In extreme situations, people break out from their comfort zones to proffer solutions to their problems. Folding their arms to expect the proverbial manner from heaven does not pay most times.
This is the situation in the South-East where most communities have resorted to self-help security initiatives to secure their forests, especially during the farming season, to make sure that these spaces are secured to allow farmers to carry out farming activities. These spaces initially have been ungoverned and taking over by criminal elements.
This self-help security initiative is both laudable and commendable. It has gone a long way in checking the unwholesome activities of some criminal elements who have converted some forests in the South-East to ungoverned spaces.
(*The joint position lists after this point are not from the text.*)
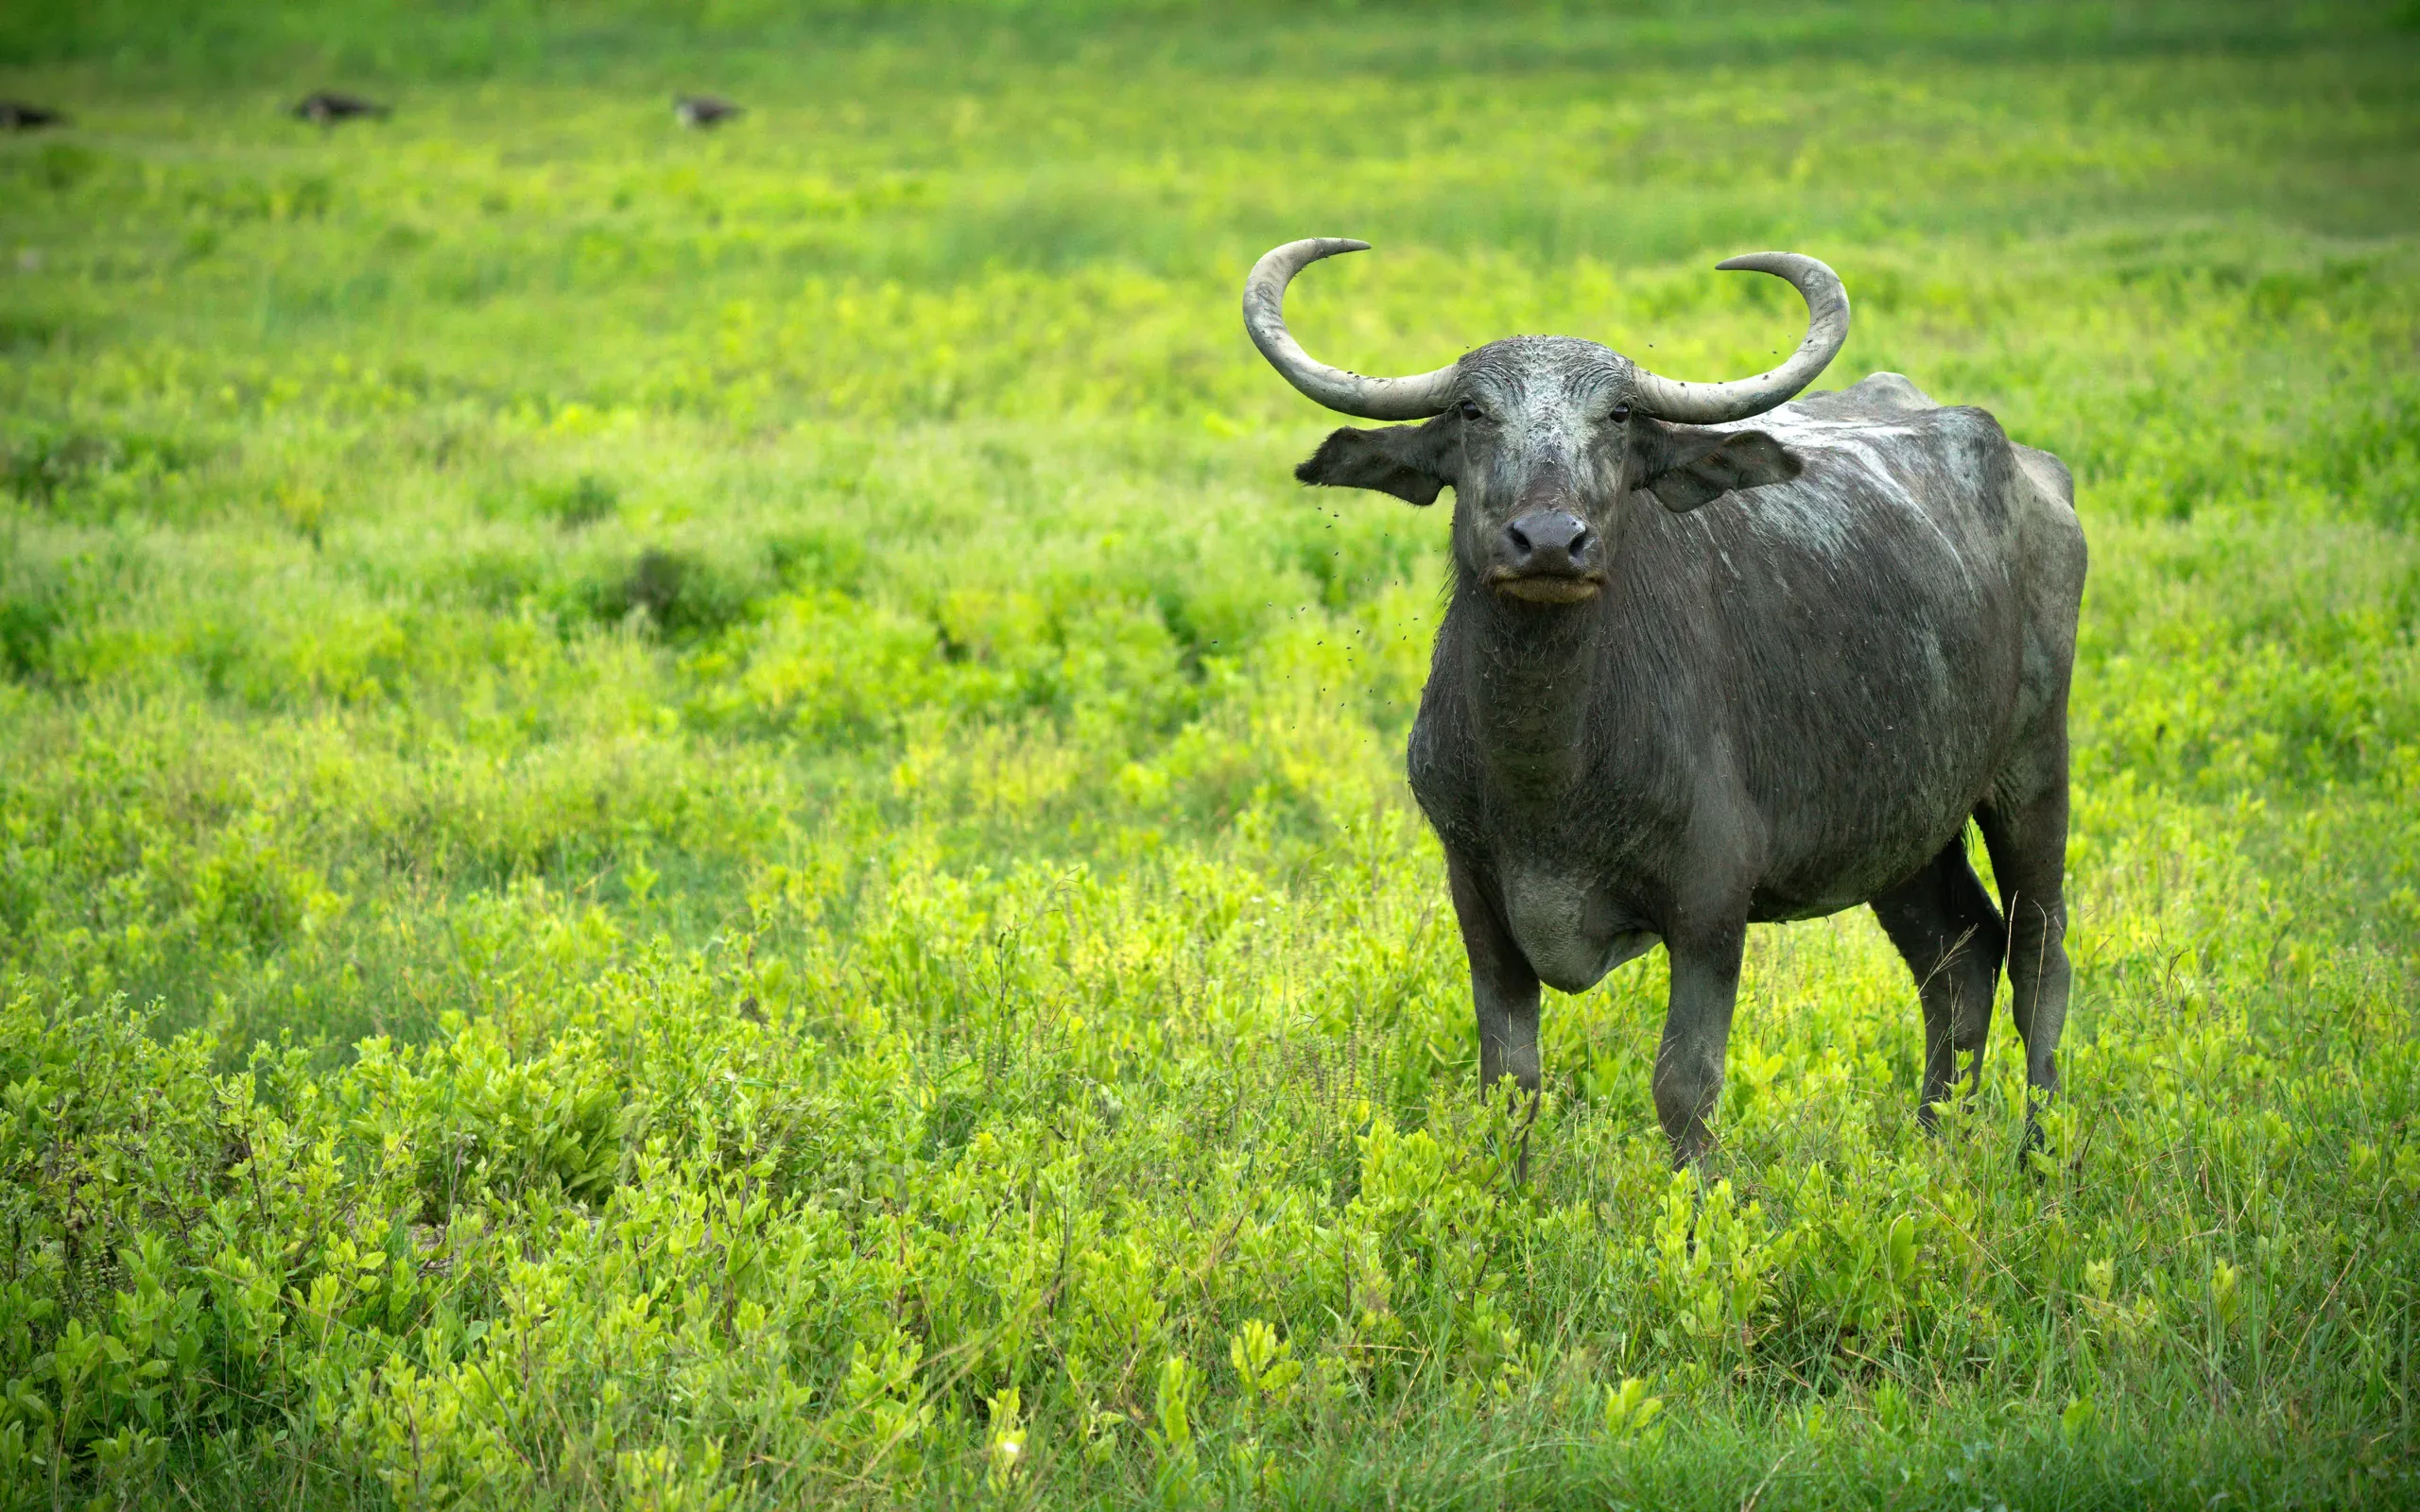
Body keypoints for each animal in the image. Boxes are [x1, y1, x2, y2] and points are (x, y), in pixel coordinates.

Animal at [1242, 239, 2085, 1163]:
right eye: (1470, 410)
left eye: (1617, 416)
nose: (1549, 541)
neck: (1551, 772)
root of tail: (2038, 475)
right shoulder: (1476, 893)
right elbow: (1510, 1083)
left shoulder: (1712, 903)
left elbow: (1685, 1085)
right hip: (1903, 830)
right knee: (1959, 959)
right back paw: (1935, 1143)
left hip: (2033, 774)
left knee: (2039, 955)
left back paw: (2037, 1149)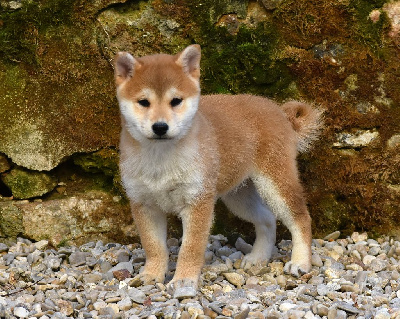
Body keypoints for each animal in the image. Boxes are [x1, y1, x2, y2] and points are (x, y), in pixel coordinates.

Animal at [112, 43, 322, 298]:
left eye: (176, 101)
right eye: (144, 102)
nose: (160, 127)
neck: (160, 159)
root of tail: (279, 112)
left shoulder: (198, 202)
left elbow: (190, 248)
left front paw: (183, 280)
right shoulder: (144, 204)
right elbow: (154, 247)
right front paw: (151, 274)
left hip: (275, 184)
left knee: (300, 218)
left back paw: (300, 262)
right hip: (239, 197)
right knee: (267, 220)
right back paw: (258, 258)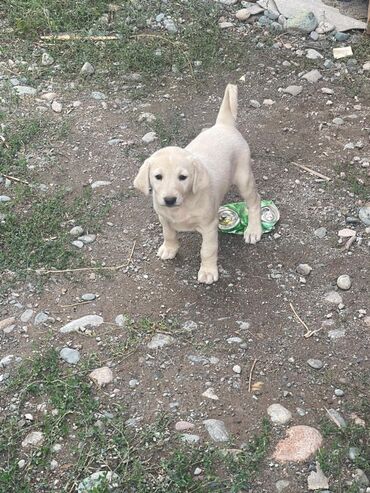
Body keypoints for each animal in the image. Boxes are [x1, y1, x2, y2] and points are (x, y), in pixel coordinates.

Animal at [134, 84, 262, 284]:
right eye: (158, 176)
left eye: (183, 177)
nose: (169, 200)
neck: (182, 206)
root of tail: (223, 125)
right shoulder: (164, 218)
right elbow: (168, 233)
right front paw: (169, 248)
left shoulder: (209, 227)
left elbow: (207, 250)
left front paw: (208, 271)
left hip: (244, 177)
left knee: (255, 201)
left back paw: (253, 230)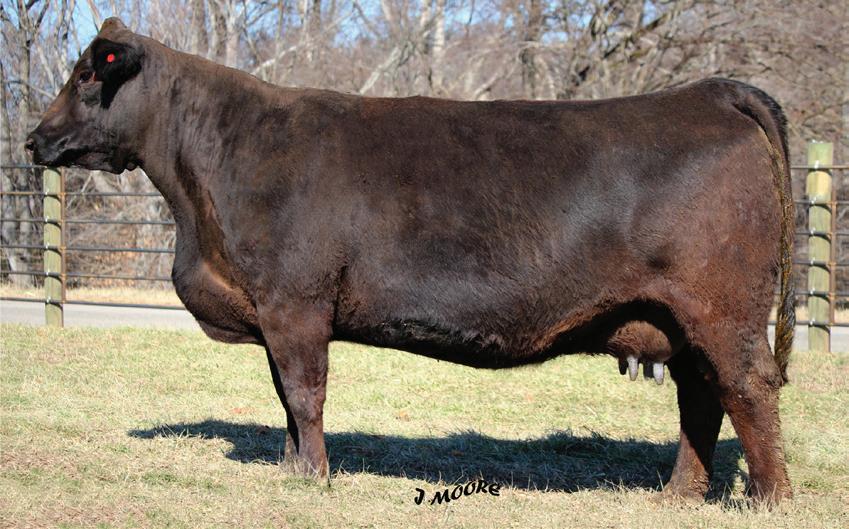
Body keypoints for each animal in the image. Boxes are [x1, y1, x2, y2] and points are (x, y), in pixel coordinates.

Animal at [27, 18, 795, 504]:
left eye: (87, 73)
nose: (35, 139)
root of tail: (707, 91)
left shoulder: (295, 301)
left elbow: (304, 393)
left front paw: (315, 477)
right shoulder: (275, 313)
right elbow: (282, 396)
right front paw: (290, 469)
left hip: (722, 310)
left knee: (747, 388)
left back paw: (768, 499)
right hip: (680, 320)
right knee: (701, 398)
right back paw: (678, 494)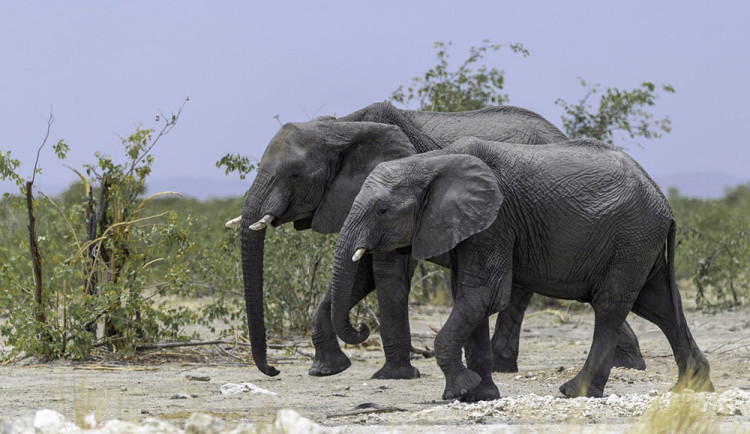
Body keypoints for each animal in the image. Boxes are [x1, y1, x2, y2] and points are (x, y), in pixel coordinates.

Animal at [236, 102, 648, 380]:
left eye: (294, 174)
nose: (273, 370)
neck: (342, 126)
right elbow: (360, 273)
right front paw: (327, 370)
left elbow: (386, 273)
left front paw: (394, 376)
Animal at [330, 136, 716, 400]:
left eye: (382, 211)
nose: (362, 327)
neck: (430, 162)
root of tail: (664, 200)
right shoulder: (470, 228)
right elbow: (468, 298)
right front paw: (480, 395)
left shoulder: (495, 222)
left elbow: (482, 296)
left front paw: (460, 391)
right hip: (639, 242)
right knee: (659, 305)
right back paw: (693, 388)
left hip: (631, 238)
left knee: (611, 306)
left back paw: (574, 391)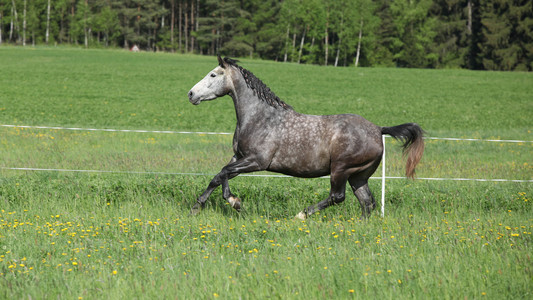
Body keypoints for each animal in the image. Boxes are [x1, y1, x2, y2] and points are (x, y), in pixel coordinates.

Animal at [188, 56, 424, 219]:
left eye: (213, 75)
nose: (191, 94)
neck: (260, 117)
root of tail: (377, 129)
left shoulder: (257, 161)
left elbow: (224, 174)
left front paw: (231, 202)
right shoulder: (239, 157)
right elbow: (219, 175)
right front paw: (200, 206)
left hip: (341, 169)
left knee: (338, 197)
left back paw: (302, 214)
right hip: (358, 176)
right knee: (367, 203)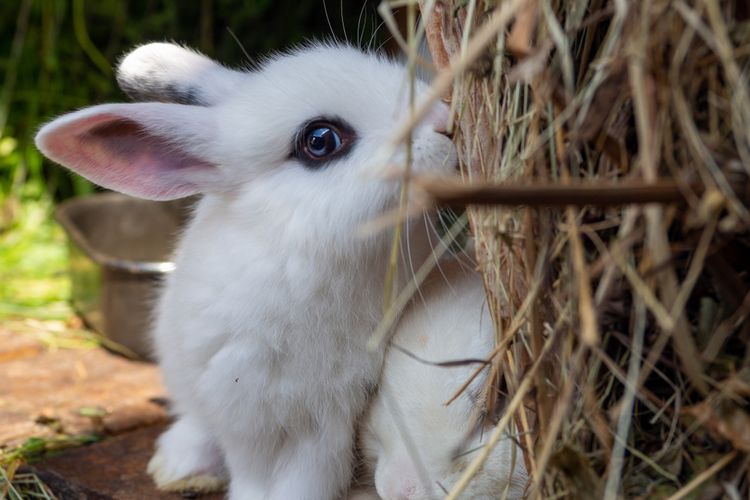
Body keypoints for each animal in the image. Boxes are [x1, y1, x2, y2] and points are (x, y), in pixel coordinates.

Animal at [36, 44, 458, 500]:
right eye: (320, 140)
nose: (445, 120)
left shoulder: (326, 419)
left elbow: (306, 482)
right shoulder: (258, 411)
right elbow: (261, 477)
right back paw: (180, 469)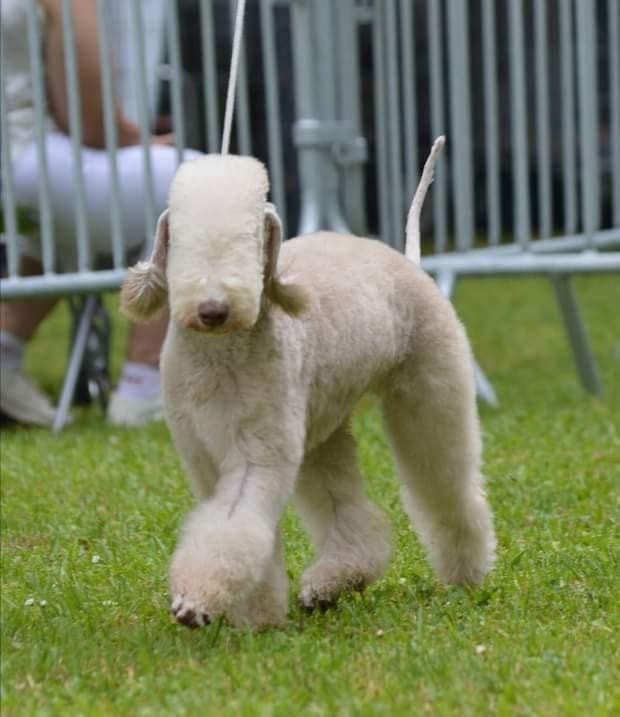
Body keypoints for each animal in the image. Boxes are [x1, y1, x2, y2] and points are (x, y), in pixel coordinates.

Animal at [123, 138, 496, 628]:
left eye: (251, 239)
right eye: (180, 238)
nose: (213, 310)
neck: (219, 354)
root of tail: (408, 263)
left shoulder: (257, 456)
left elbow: (234, 526)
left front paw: (199, 603)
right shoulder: (202, 457)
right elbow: (241, 530)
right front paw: (254, 616)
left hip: (430, 395)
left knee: (446, 487)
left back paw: (466, 575)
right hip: (321, 431)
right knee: (349, 512)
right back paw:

Due to inadequate manpower of the conventional police which rendered the ability of the force to man every space in the country ineffective, communities in the South-East have resorted to this self-help initiative by engaging their able-bodied youths in policing functions to flush out criminal elements from their forests, at least to temporarily make those spaces safe, if not for any other period, the farming season.
But inasmuch as this initiative is commendable, much is also left unattended in the security arrangements in the country. Nothing will be more adequate than the government paying genuine attention to police reform to ensure an effective police force that will respond adequately to the policing needs of the citizenry.
A situation whereby the citizens resort to self-help policing arrangements is an aberration and should not be encouraged.
Even the self-help initiatives are characterised by wide gaps because, most times, the persons recruited to serve this purpose turn out to be criminal elements themselves if their activities were not properly checked.
Their recruited process is highly faulted and lacks integrity. Policing at all levels, both at the ancillary level and conventional levels is all about the integrity of the personnel. If this component is missing, a critical link is missing, and it constitutes a serious vacuum.
Sometimes they become willing tools in the hands of the traditional rulers who divert their functions to witch-hunting real and perceived enemies.
All the same, the efforts are laudable and commendable, at least to temporarily fill the yawning gap, but a lot more needs to be done to harness the entire process.